FD –Researchers have invented a measure that quantifies the correlation of the tool with observers normalized by the variability of observers to each other. This score is called the discrepancy ratio. In short, it relies on the fact that individual observers are closer to the ground truth that to each other, given that the error of individual observers are random and independent. So, if the mean interobserver variability of each observer to the tool is lower than the mean of each observer to each other, this means that the discrepancy ratio is larger than 1 and the tool reduces the variability in stroma-rich and stroma-poor classification.

COMBINING THE FIELDS OF TECHNOLOGY AND MEDICINE

I – How could this tool be integrated into existing digital pathology workflows without disrupting diagnostic timelines?

FD – The final product is a pipeline that performs preprocessing, prediction and postprocessing on a snapshot of a whole slide image. This pipeline is deployed on-premise in a hospital or pathology lab or using cloud services. Many viewers for digital pathology slides have their own way of evoking models within their viewer environment. By adjusting the endpoints of the deployment to be compatible with the specific input and output format of these viewers, the model can be used by pathologists as easy as a right mouse click action.

I – How would you structure collaboration between AI developers, pathologists, and oncologists during tool refinement?

CF – Collaboration can be structured as a continuous feedback loop. Pathologists could provide their feedback and whether the tool’s output aligns with therapeutic decision-making needs. Besides, regular review meetings can be held to discuss model performance on edge cases, identify clinical priorities, and guide iterative updates.

I – What training data requirements (e.g., annotated regions, clinical outcomes) would you specify for pathologist collaborators?

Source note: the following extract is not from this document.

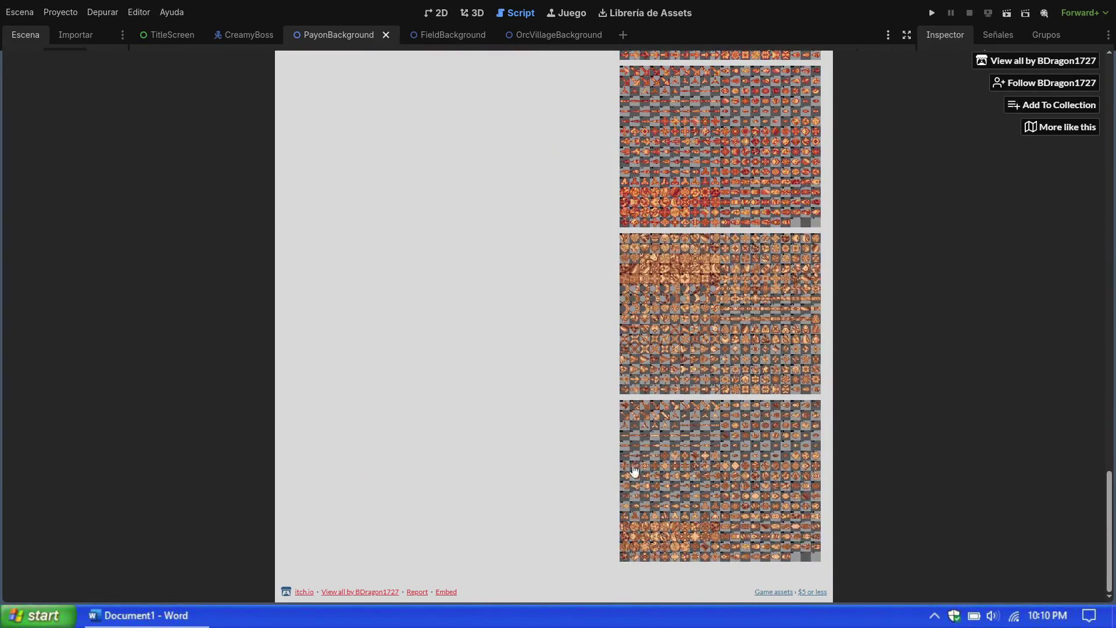
Step: Move further down the Pixel Shaders Effect page to look over its downloadable files
{"action": "left_click_drag", "start_coordinate": [1112, 509], "coordinate": [1112, 87]}
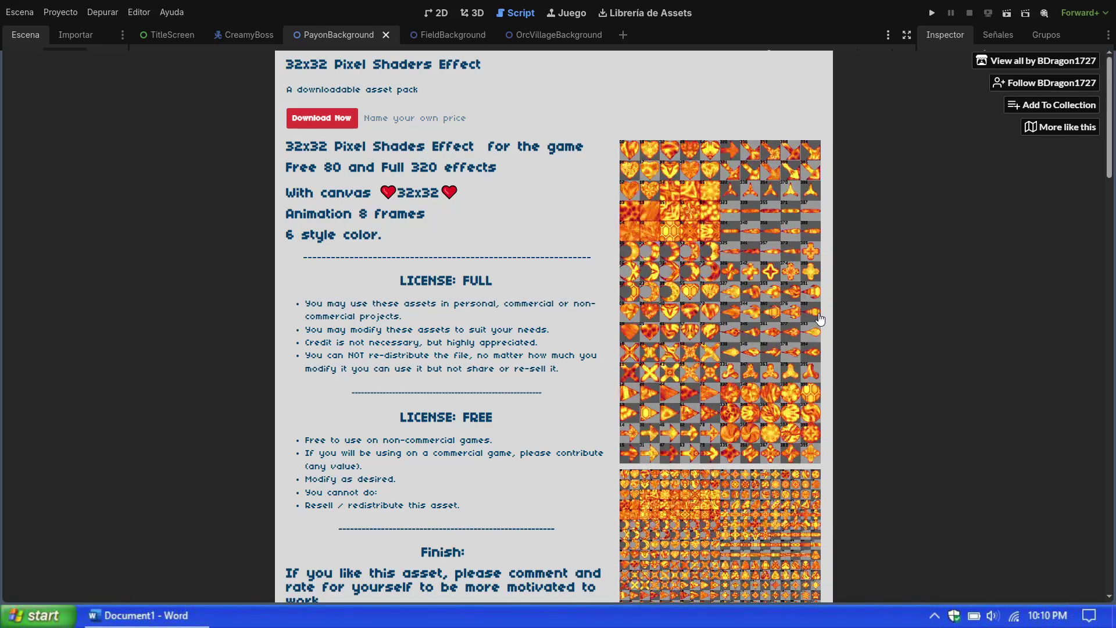
{"action": "scroll", "coordinate": [781, 406], "scroll_direction": "down", "scroll_amount": 3}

FD – Especially with the rise of foundation models, the focus of data requirements has shifted from “big data” to “quality data”. We have found a way to ensure that our training data is of the highest quality, by asking our pathologist collaborators to focus on a relatively small area when annotating but doing this in the highest detail. These annotations are than passed through a set of quality assessment steps and reannotated, after which they are used for training.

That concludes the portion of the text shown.